Wifi on the gnex.... When the screen is off it seems to go into some low-power state that doesn't save much power and causes little connection glitches. So even putting the phone to my head to talk would turn off the screen, then the VOIP call would get all choppy. Telling the app to leave the screen on in calls fixed it right up. I ended up trying Franco's kernel, as he has an option to disable the wifi power save stuff. It's working much better now. I've seen threads about this causing slow downloads when trying to download stuff like Gameloft game data as well. Though others say they don't see it. No idea, but it caused me lots of trouble and it's an easy fix, so I'm posting it.
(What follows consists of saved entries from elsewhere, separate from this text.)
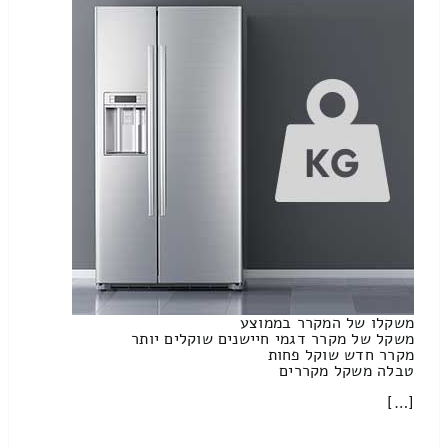
משקלו של המקרר בממוצע
משקל של מקרר דגמי חיישנים שוקלים יותר
מקרר חדש שוקל פחות
טבלה משקל מקררים
[…]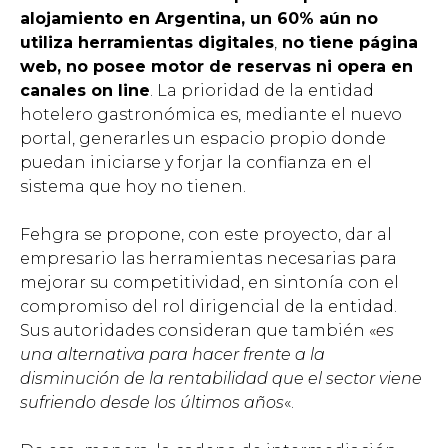
alojamiento en Argentina, un 60% aún no
utiliza herramientas digitales
,
no tiene página
web, no posee motor de reservas ni opera en
canales on line
. La prioridad de la entidad
hotelero gastronómica es, mediante el nuevo
portal, generarles un espacio propio donde
puedan iniciarse y forjar la confianza en el
sistema que hoy no tienen.
Fehgra se propone, con este proyecto, dar al
empresario las herramientas necesarias para
mejorar su competitividad, en sintonía con el
compromiso del rol dirigencial de la entidad.
Sus autoridades consideran que también «
es
una alternativa para hacer frente a la
disminución de la rentabilidad que el sector viene
sufriendo desde los últimos años
«.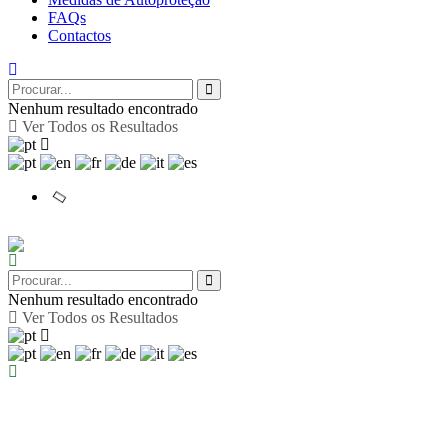
FAQs
Contactos
Nenhum resultado encontrado
Ver Todos os Resultados
Nenhum resultado encontrado
Ver Todos os Resultados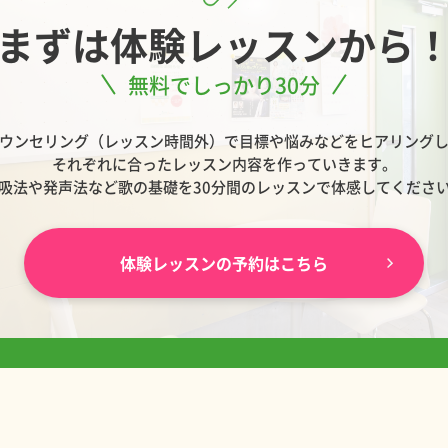
まずは
体験レッスンから
無料でしっかり30分
ウンセリング（レッスン時間外）で目標や悩みなどをヒアリング
それぞれに合ったレッスン内容を作っていきます。
吸法や発声法など歌の基礎を30分間のレッスンで体感してくださ
体験レッスンの予約はこちら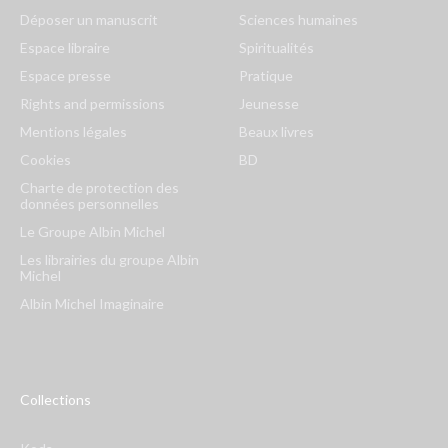
Déposer un manuscrit
Sciences humaines
Espace libraire
Spiritualités
Espace presse
Pratique
Rights and permissions
Jeunesse
Mentions légales
Beaux livres
Cookies
BD
Charte de protection des
données personnelles
Le Groupe Albin Michel
Les librairies du groupe Albin
Michel
Albin Michel Imaginaire
Collections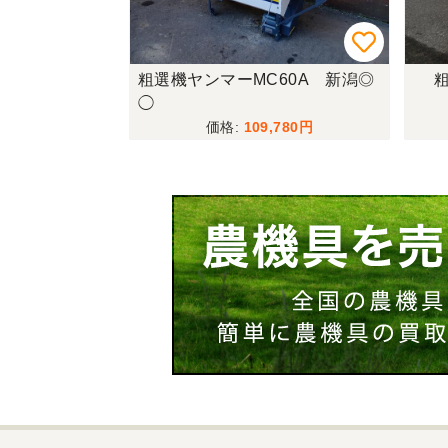
粗選機ヤンマーMC60A 新潟◎
◯
109,780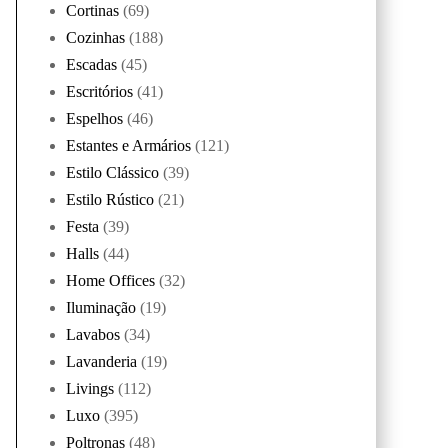
Cortinas
(69)
Cozinhas
(188)
Escadas
(45)
Escritórios
(41)
Espelhos
(46)
Estantes e Armários
(121)
Estilo Clássico
(39)
Estilo Rústico
(21)
Festa
(39)
Halls
(44)
Home Offices
(32)
Iluminação
(19)
Lavabos
(34)
Lavanderia
(19)
Livings
(112)
Luxo
(395)
Poltronas
(48)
UPDATE: New tips from natesilver:
This pretty much isn't important on wifi because a home router will usually keep the NAT entries long enough to never lose registration. However on 3/4G the cell carrier will usually cut UDP entries very quickly (my provider cuts them as early as 20 seconds. Unfortunately most VOIP providers only use UDP protocol. This means that if you are using the standard ICS VOIP client, you WILL miss some calls without even knowing that you have become unregistered.
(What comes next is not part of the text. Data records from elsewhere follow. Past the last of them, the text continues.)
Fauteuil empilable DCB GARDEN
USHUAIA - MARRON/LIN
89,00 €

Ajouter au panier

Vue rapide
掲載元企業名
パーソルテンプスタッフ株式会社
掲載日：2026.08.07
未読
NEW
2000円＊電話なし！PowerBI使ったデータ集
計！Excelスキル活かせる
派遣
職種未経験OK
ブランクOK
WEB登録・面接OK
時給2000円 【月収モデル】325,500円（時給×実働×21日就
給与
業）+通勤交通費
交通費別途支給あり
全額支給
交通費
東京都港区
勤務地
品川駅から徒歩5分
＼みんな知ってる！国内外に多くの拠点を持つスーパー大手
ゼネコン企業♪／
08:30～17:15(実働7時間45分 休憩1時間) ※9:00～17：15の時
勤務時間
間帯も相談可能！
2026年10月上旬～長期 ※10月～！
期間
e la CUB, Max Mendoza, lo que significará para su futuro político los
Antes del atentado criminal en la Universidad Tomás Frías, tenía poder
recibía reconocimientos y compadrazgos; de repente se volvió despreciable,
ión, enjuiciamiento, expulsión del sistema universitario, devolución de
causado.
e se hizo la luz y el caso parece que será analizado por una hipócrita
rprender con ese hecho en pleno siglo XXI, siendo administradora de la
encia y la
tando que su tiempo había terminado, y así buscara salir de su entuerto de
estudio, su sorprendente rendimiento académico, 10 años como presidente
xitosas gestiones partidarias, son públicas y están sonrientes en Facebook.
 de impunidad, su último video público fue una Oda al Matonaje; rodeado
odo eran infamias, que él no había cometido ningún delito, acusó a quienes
There is an easy solution: go with a VOIP provider that supports TCP protocol. Why? Because cell carriers keep TCP connections open much longer. Personally, I'm very happy with VOIP.ms even though they are UDP only. What i did was create a free account at Sip2Sip.info (because they support TCP and allow free internet calls). My VOIP.ms DID is then forwarded via sip uri to my free Sip2Sip account so i can always receive incoming calls while on mobile, for no extra cost than VOIP.ms alone.
The other benefit to this is that now while using CSipSimple, you can change the TCP keep alive interval to a longer time (think 600 s), to allow the phone to be in deep sleep longer and greatly save on battery usage. IMO this if a must if you are using VOIP on a mobile connection for incoming calls.
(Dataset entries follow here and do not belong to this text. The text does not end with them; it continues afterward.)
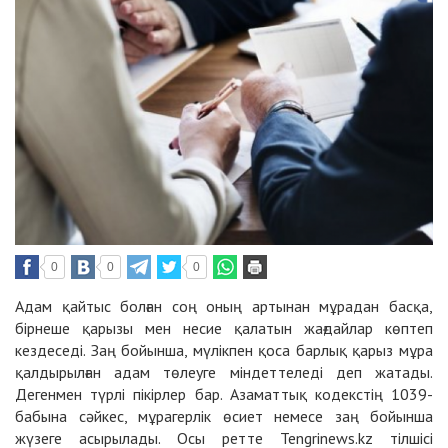
0
0
0
Адам қайтыс болған соң оның артынан мұрадан басқа,
бірнеше қарызы мен несие қалатын жағдайлар көптеп
кездеседі. Заң бойынша, мүлікпен қоса барлық қарыз мұра
қалдырылған адам төлеуге міндеттеледі деп жатады.
Дегенмен түрлі пікірлер бар. Азаматтық кодекстің 1039-
бабына сәйкес, мұрагерлiк өсиет немесе заң бойынша
жүзеге асырылады. Осы ретте Tengrinews.kz тілшісі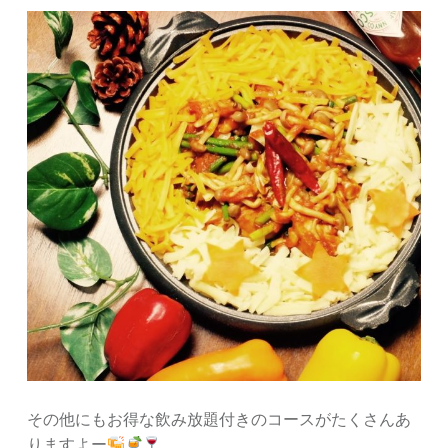
その他にもお得な飲み放題付きのコースがたくさんあ
りますよー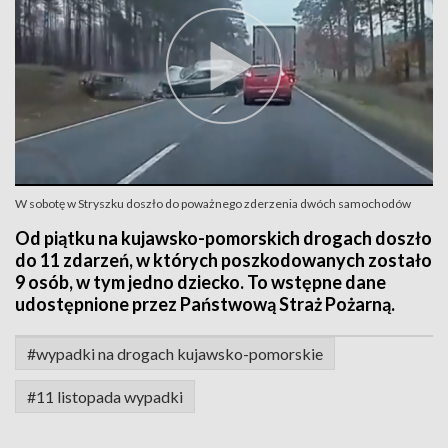
W sobotę w Stryszku doszło do poważnego zderzenia dwóch samochodów
Od piątku na kujawsko-pomorskich drogach doszło
do 11 zdarzeń, w których poszkodowanych zostało
9 osób, w tym jedno dziecko. To wstępne dane
udostępnione przez Państwową Straż Pożarną.
#wypadki na drogach kujawsko-pomorskie
#11 listopada wypadki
The other topic is latency.
Even with a very fast wifi or mobile connection, there is noticeable latency introduced by the Android OS when using VOIP. The playback buffer seems to be unnecessarily high so there is a delay from the time the phone receives a word until it is played through the speaker. This makes for a bizarre pause during conversation, especially if two people begin to talk at the same time. Don't believe me? Try an echo test with your VOIP provider. On a good connection, you should hear yourself back essentially at the same time you speak. With stock Android, you will not experience this. There will be a delay. Add even a small bit of network latency and the problem multiplies.
I have a solution for you if you are using CM9 or AOKP or some other twist of these ROMs.
Install the patch from this thread:
Then to make it even better, use CSipSimple (nightly version) with OPENSL-ES enabled as backend implementation method for audio (somewhere in advanced media settings).
With this setup, latency is reduced to almost nothing which you can verify with another echo test, or just simply from the improved call conversation quality you will experience.